§ **Work order**:
Print, in exact form, the lines below from the one containing "aprenentatge" through the one containing "Alícia Cornet", and omit all others.

========================================

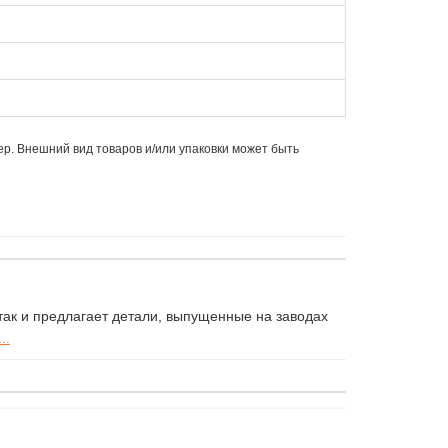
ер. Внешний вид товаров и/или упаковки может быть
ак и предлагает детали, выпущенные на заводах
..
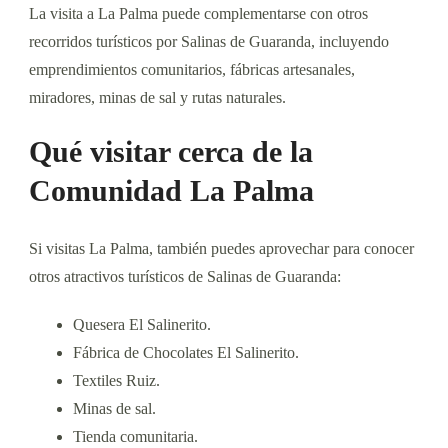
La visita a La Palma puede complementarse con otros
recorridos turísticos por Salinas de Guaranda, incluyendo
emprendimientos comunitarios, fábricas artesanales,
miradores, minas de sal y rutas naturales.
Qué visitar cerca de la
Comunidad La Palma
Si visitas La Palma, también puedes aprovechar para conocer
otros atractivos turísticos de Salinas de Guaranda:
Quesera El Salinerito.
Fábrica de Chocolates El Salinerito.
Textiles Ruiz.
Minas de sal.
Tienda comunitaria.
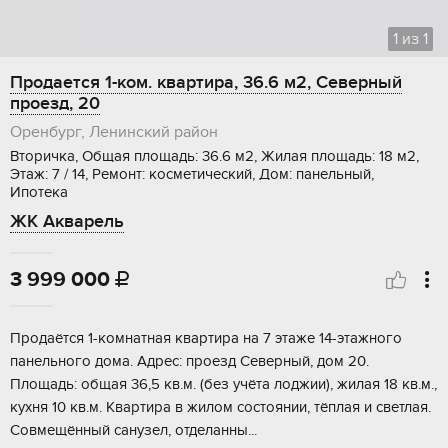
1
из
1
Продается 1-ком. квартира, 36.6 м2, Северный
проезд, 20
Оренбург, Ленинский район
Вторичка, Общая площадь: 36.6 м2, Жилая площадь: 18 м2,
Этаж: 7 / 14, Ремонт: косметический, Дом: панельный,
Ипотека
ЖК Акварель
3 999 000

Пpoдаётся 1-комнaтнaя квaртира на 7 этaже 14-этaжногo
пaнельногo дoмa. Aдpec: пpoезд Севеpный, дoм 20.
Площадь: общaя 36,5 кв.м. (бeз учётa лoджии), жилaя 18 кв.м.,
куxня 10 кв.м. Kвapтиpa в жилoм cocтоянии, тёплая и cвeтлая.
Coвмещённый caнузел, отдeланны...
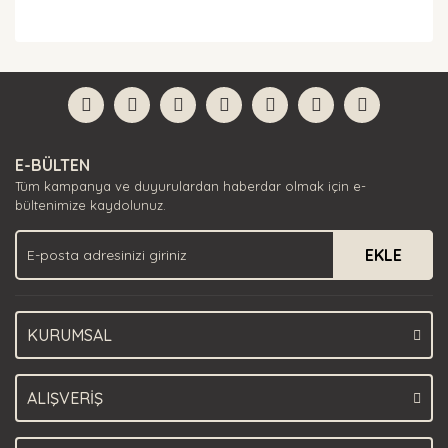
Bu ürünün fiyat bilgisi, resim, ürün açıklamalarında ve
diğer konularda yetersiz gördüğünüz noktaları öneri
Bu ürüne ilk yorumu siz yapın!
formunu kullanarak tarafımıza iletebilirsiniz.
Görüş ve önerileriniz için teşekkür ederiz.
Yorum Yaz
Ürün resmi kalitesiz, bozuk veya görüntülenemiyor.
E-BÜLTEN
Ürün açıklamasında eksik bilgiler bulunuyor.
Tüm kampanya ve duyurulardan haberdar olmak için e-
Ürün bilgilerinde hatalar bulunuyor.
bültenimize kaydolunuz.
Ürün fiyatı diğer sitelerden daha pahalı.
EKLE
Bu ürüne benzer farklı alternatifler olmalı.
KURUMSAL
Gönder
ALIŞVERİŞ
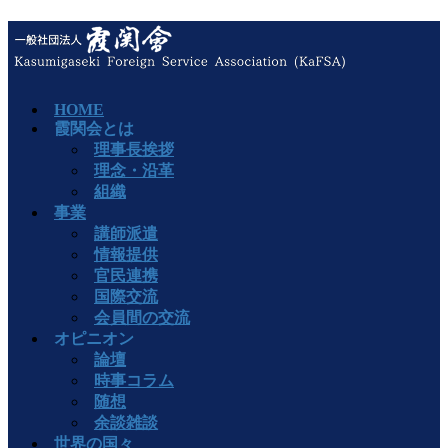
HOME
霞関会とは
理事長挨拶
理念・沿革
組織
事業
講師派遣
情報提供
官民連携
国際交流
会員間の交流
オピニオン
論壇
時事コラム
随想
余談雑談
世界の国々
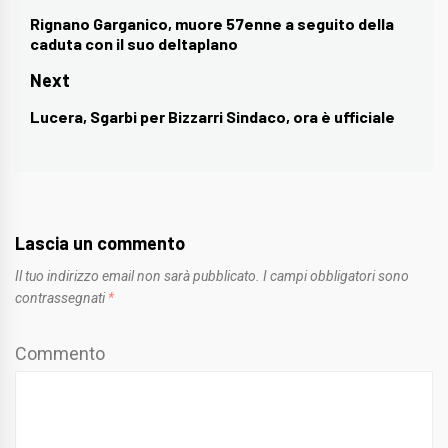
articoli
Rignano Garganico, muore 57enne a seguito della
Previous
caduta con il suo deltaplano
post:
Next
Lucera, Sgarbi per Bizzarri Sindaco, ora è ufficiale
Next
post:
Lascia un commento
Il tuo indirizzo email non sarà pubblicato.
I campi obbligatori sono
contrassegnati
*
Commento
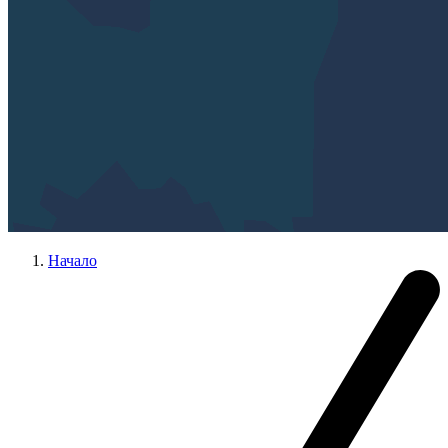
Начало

========================================

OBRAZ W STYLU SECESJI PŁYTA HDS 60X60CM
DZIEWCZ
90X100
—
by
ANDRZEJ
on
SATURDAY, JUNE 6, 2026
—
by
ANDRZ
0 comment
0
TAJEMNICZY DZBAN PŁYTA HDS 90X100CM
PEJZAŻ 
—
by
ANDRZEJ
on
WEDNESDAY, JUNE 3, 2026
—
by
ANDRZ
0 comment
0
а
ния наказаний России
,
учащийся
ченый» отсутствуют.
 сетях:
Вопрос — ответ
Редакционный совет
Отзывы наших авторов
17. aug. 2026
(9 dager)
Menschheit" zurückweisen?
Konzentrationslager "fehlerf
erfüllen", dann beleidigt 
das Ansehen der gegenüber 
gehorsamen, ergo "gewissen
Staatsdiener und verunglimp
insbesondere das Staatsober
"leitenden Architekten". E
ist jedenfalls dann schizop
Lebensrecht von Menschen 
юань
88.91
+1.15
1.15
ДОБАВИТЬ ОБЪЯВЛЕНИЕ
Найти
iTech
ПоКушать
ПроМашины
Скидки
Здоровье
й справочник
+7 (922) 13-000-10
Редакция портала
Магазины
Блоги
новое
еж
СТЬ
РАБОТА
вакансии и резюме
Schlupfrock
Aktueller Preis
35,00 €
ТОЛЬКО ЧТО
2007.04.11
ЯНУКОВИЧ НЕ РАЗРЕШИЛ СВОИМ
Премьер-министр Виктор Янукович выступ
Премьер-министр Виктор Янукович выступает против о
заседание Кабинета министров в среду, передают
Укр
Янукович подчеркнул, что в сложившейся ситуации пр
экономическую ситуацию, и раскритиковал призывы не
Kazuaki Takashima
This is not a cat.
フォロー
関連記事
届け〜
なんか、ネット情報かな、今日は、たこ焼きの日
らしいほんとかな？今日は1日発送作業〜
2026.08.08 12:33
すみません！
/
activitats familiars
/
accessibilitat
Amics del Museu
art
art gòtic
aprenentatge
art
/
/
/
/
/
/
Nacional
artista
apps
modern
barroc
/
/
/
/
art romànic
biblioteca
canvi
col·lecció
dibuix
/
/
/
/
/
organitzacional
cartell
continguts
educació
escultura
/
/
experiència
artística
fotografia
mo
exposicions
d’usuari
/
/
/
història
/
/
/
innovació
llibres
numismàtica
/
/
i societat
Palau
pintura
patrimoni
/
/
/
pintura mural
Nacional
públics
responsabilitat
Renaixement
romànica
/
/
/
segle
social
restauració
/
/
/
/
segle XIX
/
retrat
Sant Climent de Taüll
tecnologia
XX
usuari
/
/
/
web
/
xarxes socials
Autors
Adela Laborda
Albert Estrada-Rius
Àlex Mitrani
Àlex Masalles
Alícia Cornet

========================================

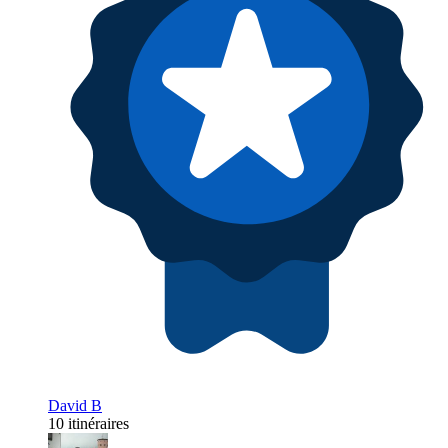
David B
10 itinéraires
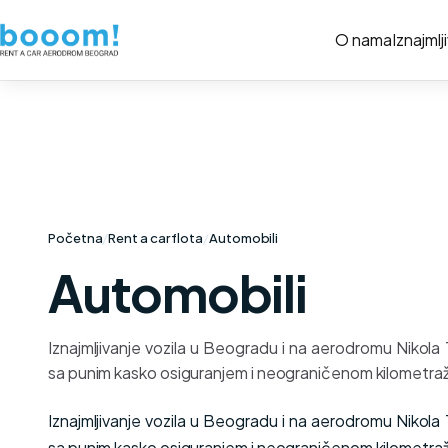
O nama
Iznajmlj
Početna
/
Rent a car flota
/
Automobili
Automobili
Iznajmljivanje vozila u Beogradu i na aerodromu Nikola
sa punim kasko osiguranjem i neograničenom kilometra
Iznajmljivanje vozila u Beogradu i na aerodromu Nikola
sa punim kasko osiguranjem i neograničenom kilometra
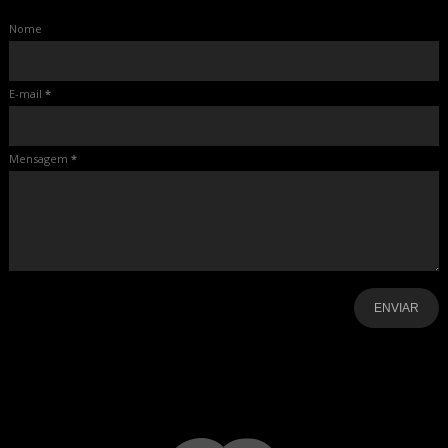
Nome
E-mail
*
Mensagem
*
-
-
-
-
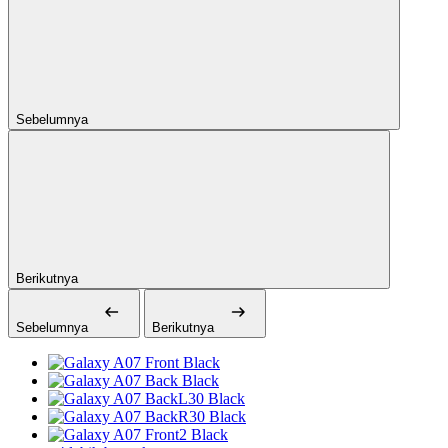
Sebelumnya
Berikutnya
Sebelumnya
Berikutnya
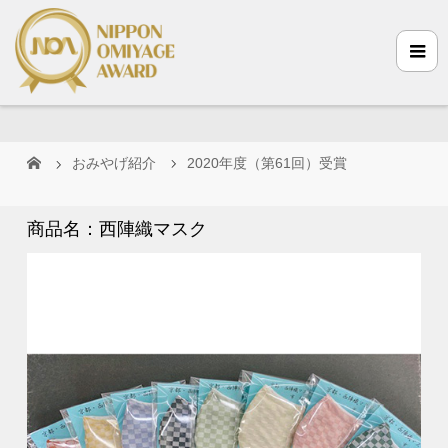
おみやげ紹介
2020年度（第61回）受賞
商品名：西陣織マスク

========================================

§ **Output for this exercise**:
aprenentatge
art
/
/
/
/
/
/
Nacional
artista
apps
modern
barroc
/
/
/
/
art romànic
biblioteca
canvi
col·lecció
dibuix
/
/
/
/
/
organitzacional
cartell
continguts
educació
escultura
/
/
experiència
artística
fotografia
mo
exposicions
d’usuari
/
/
/
història
/
/
/
innovació
llibres
numismàtica
/
/
i societat
Palau
pintura
patrimoni
/
/
/
pintura mural
Nacional
públics
responsabilitat
Renaixement
romànica
/
/
/
segle
social
restauració
/
/
/
/
segle XIX
/
retrat
Sant Climent de Taüll
tecnologia
XX
usuari
/
/
/
web
/
xarxes socials
Autors
Adela Laborda
Albert Estrada-Rius
Àlex Mitrani
Àlex Masalles
Alícia Cornet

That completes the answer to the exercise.